Como no encontraba una causa externa de mi secuestro, empecé a buscar la culpa en mi interior. La discusión con mi madre la tarde anterior al secuestro pasó ante mis ojos como un bucle infinito. Sentí miedo ante la idea de que el secuestro pudiera ser un castigo por haber sido una mala hija. Por haberme marchado sin una sola palabra de reconciliación. Todo daba vueltas en mi cabeza. Empecé a buscar errores cometidos en el pasado. Cualquier pequeña mala contestación. Cualquier situación en la que no había sido buena o simpática. Hoy sé que se trata de un mecanismo normal, que muchas veces las víctimas se sienten culpables de lo que les ha sucedido. Entonces era un torbellino que me arrastraba y contra el que no podía luchar. La molesta claridad que me mantuvo despierta durante las primeras noches había sido sustituida entretanto por la oscuridad más completa. Cuando por la tarde el secuestrador desenroscaba la bombilla y cerraba la puerta tras de sí, me sentía al margen de todo: ciega, sorda a causa del continuo zumbido del ventilador, incapaz de orientarme en la habitación y a veces incluso de sentirme a mí misma. Los psicólogos lo denominan sensory deprivation: privación sensorial. La supresión de todos los estímulos de los sentidos. En aquel momento yo sólo sabía que corría peligro de volverme loca en aquella soledad extrema.

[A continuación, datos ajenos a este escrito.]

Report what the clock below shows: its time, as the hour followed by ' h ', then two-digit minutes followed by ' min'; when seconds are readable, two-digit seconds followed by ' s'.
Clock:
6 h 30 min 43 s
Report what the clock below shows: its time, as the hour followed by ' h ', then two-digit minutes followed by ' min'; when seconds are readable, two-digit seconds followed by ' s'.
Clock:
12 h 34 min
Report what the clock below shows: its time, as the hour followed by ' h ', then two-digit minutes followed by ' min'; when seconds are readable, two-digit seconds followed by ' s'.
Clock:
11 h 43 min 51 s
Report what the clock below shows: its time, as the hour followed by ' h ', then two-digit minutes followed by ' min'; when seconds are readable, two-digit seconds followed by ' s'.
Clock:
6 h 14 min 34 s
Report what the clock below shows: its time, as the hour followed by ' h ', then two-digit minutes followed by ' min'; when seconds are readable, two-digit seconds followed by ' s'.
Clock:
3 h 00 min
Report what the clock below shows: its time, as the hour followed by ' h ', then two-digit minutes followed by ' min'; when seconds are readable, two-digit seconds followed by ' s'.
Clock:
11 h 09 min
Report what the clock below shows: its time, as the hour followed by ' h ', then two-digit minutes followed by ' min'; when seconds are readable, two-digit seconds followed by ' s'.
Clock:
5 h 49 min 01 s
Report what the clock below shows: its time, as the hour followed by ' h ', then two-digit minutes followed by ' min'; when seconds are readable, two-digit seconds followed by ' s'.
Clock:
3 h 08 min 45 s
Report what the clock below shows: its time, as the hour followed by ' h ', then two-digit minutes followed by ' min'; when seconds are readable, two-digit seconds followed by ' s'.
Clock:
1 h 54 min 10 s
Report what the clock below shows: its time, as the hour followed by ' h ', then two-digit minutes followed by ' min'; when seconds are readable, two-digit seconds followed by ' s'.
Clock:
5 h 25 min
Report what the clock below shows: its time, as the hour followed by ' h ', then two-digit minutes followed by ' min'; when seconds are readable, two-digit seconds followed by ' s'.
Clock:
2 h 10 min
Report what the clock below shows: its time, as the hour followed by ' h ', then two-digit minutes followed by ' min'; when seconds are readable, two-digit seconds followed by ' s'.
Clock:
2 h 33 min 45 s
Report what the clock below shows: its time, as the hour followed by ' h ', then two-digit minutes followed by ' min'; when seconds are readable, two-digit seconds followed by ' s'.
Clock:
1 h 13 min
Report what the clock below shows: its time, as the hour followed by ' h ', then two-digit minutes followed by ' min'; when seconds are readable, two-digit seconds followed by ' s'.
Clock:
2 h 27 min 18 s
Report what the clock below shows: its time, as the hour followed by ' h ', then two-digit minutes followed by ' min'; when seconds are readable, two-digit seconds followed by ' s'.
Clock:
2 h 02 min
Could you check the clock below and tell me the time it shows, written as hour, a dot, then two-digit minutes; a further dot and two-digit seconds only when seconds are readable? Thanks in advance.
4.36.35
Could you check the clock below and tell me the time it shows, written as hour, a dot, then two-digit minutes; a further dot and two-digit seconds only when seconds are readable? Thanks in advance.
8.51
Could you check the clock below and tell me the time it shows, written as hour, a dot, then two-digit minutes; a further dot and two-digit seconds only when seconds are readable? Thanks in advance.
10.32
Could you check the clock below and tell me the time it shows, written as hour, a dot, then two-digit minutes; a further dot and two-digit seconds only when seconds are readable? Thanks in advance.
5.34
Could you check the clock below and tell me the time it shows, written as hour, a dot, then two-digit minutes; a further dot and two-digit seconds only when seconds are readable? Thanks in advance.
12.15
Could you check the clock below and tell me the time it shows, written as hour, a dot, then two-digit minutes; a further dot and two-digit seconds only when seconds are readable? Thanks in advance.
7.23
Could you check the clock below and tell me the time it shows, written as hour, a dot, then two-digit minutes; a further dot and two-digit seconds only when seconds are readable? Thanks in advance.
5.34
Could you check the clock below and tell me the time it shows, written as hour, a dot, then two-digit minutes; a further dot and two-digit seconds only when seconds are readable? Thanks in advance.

Desde el momento en que me dejaba sola por la tarde hasta el desayuno yo quedaba como en suspenso. No podía hacer otra cosa que estar tumbada y mirar fijamente a la oscuridad. A veces gritaba y golpeaba las paredes con la vana esperanza de que alguien pudiera oírme.

A pesar de todos mis miedos y mi soledad, sólo dependía de mí misma. Intenté infundirme ánimos y dominar mi pánico con medios «racionales». Fueron palabras que en aquel momento me salvaron. Al igual que alguien teje durante horas y al final tiene unas puntillas llenas de filigranas, las palabras también se entrelazaban en mi cabeza, y me escribí a mí misma largas cartas y pequeñas historias que nadie plasmaría nunca en el papel.

El punto de partida de mis historias eran, por lo general, mis planes de futuro. Imaginaba con todo detalle cómo sería mi vida tras la liberación. Sacaría mejores notas en todas las asignaturas y superaría mi miedo a la gente. Me proponía hacer más deporte y adelgazar para así poder participar en los juegos de los demás niños. Imaginaba que una vez liberada iría a otro colegio —estaba entonces en cuarto de primaria— y pensaba cómo reaccionarían mis compañeros ante mi presencia. ¿Sabrían de mi secuestro? ¿Me creerían y me aceptarían como uno de los suyos? Pero lo que más me gustaba imaginar era el encuentro con mis padres. Cómo me abrazaban, cómo me levantaba mi padre por los aires. Cómo regresaba al mundo de mi primera infancia y olvidaba los tiempos de peleas y humillaciones.

Otras noches esas fantasías de futuro no bastaban. Entonces asumía el papel de mi madre ausente, me dividía en dos partes y me daba ánimo a mí misma: «Esto es como las vacaciones. Estás lejos de casa, de acuerdo, pero cuando estás de vacaciones tampoco puedes llamar. Cuando estás de vacaciones no tienes teléfono y tampoco se derrumba uno por haber pasado una mala noche. Cuando se acaben las vacaciones volverás a casa con nosotros y empezarán de nuevo las clases».